Mercury may also have followed him into the afterlife: He was buried in a city-sized mausoleum guarded by a life-sized Terracotta Army, which supposedly features rivers of mercury. Until his resting place was discovered in 1974, it was thought that the writings of the Han dynasty historian Sima Qian greatly exaggerated the magnificence of his tomb. But he was proven correct about the huge number of clay figures and may also be right about the rivers of mercury. However, this will remain a mystery until the technology is developed to enter the tomb without damaging the contents.
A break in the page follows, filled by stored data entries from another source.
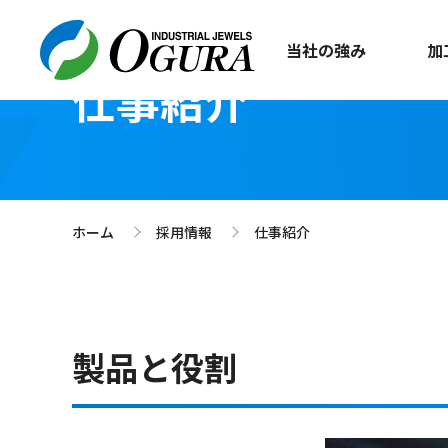
当社の強み
加
仕事紹介
ホーム
採用情報
仕事紹介
>
>
製品と役割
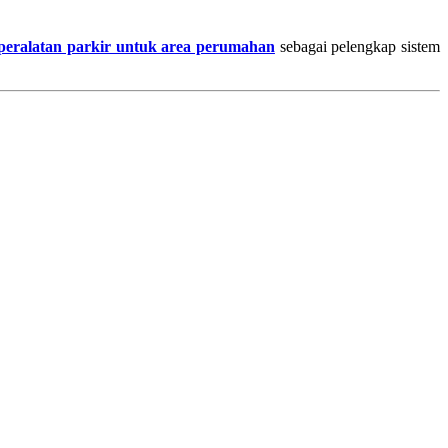
peralatan parkir untuk area perumahan
sebagai pelengkap sistem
It is doubtful that Qin Shi Huang was able to source enough of the liquid metal to create literal rivers, but high levels of mercury have been found in the surrounding soil.[9]
1 Duke Jing Drowned in Feces
Duke Jing ruled the State of Jin in ancient China between 599 and 581 BC and died shortly after he abdicated due to illness. According to the ancient Chinese text the Zuo Zhuan, Jing consulted a shaman after being visited by a demonic entity in a nightmare. The shaman told him he would not live to “taste the new wheat.” Jing struggled on, and when the wheat was ready to be eaten, he had the shaman killed for making an incorrect prediction.
Either just before he tucked into his tasty wheat or just after, he suddenly felt the need to go to the toilet. It is unknown why, but Jing fell in and ended up drowning in the pit of urine and feces. Drowning in anything is a bad way to go, but drowning in excrement is particularly grim. The servant who fished his body out of the latrine also suffered a horrible death, as they were buried alive with Jing.[10]